Henke opened his mouth to respond, then closed it. Perhaps Hitzfeld was right. Perhaps a fifteen-year-old, no matter how talented, couldn't change the outcome against a team of Bayern's calibre.
>>>
That evening, Jin Hayes walked home from school with Anna.
The routine had shifted subtly over recent weeks. Anna, who once hurried ahead or lagged behind, now walked beside him, matching his pace. She never acknowledged it, never explained. She was simply there.
"The match tomorrow," she said quietly. "Can you win?"
Jin Hayes glanced at her, surprised. "You're following football now?"
Her cheeks coloured slightly. "I live in this house. It's impossible not to."
"Fair point."
They walked in silence for a moment. Then Anna spoke again, her voice smaller. "Bayern is... they're the best. Everyone's afraid of them."
"Are you afraid?"
She didn't answer directly, but her silence was confirmation.
Jin Hayes stopped walking. She stopped too, looking up at him with those clear blue eyes.
"Anna." His voice was calm, certain. "I've never lost a match I've played in. Not one. Tomorrow, at home, in front of your family and eighty thousand fans – I'm not about to start."
She stared at him, searching for bravado, for overconfidence. She found neither. Just absolute, quiet conviction.
"You really believe that," she whispered.
"When have I ever lied to you?"
She thought about it. He hadn't.

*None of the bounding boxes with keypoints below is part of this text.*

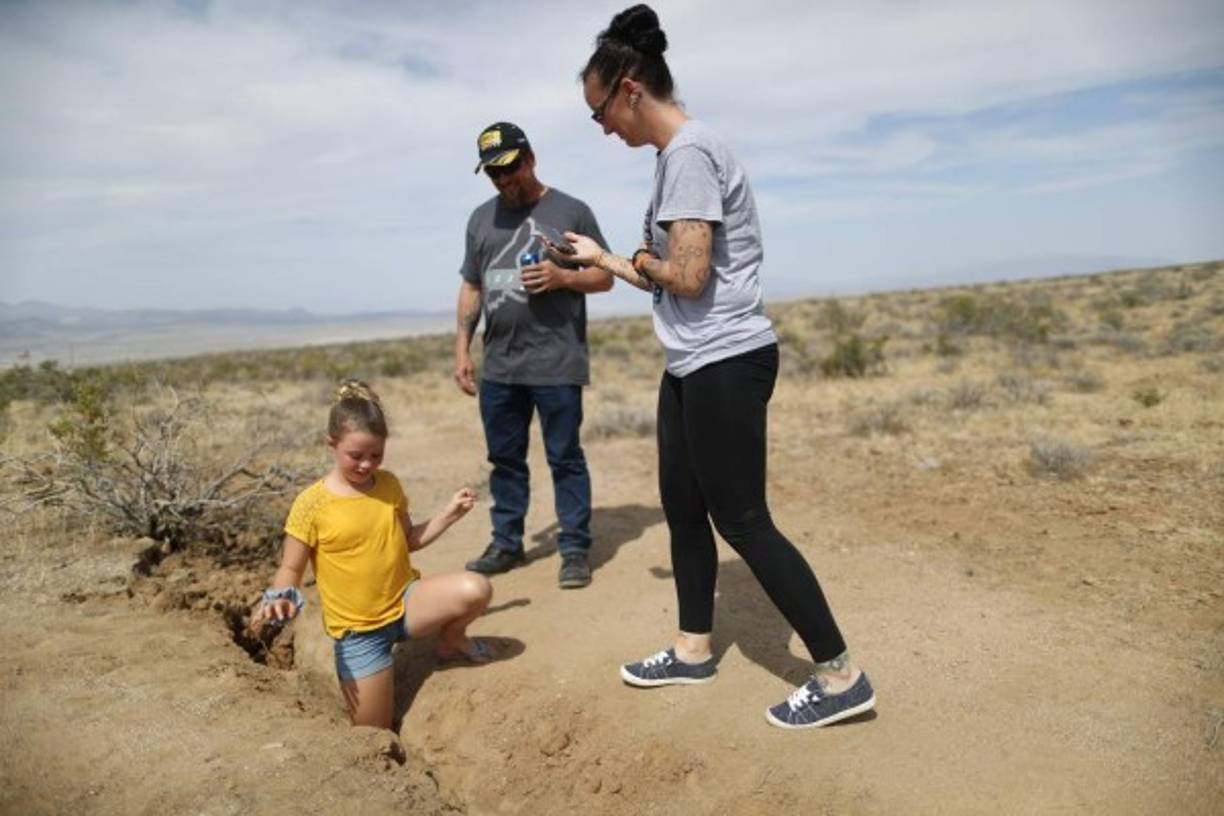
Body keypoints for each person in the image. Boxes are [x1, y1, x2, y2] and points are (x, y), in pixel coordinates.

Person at [555, 4, 876, 729]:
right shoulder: (675, 158)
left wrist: (636, 258)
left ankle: (840, 676)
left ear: (629, 89)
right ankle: (693, 649)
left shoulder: (689, 154)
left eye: (600, 112)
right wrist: (602, 259)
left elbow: (691, 276)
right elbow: (671, 275)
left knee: (743, 519)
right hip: (690, 362)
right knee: (683, 505)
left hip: (726, 358)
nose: (602, 128)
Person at [253, 380, 493, 731]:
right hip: (359, 634)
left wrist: (449, 516)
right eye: (356, 455)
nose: (367, 465)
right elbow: (291, 566)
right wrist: (280, 595)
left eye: (376, 455)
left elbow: (407, 540)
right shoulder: (310, 505)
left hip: (406, 603)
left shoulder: (389, 484)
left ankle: (451, 641)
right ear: (332, 444)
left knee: (476, 589)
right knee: (373, 735)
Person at [455, 121, 613, 589]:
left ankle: (574, 549)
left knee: (565, 458)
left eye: (510, 168)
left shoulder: (571, 211)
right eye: (493, 173)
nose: (503, 179)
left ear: (530, 158)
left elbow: (605, 275)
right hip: (501, 366)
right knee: (505, 460)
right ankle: (506, 543)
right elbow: (472, 286)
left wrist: (564, 278)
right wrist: (462, 349)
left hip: (556, 362)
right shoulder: (480, 220)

Every prediction, every promise he'd made since arriving in Dortmund had come true.
"I believe you," she said.
He smiled – that smile she'd seen on television, the one that made her heart do strange things.
"Good. That's all I need."
They started walking again. Anna's cheeks were still pink, but she didn't look away.
After a moment, Jin Hayes spoke. "That modelling agency you contacted – any news?"
Anna's eyes widened. "You remembered?"
"You mentioned it. I pay attention."
She looked away quickly, but not before he saw the pleased smile she tried to hide. "I passed the selection. I'll start training soon. Catwalk, posture, all of it."
"That's great. You'll be brilliant."
"You don't even know what modelling involves."
"I know you. That's enough."
Anna's heart stuttered. She focused on the pavement ahead, willing her voice to stay steady. "My agent suggested I use a stage name. Something memorable. I thought... maybe Aether Hirsch? What do you think?"
Jin Hayes paused. The name sparked something in his memory, distant and unclear. "Aether Hirsch," he repeated. "It sounds like a world-famous supermodel."
"You're just saying that."
"Anna. When have I ever lied to you?"
She laughed – a real laugh, warm and unexpected. "You already used that line."
"And it worked, didn't it?"
They walked on, the cold evening air sharp but somehow not unpleasant.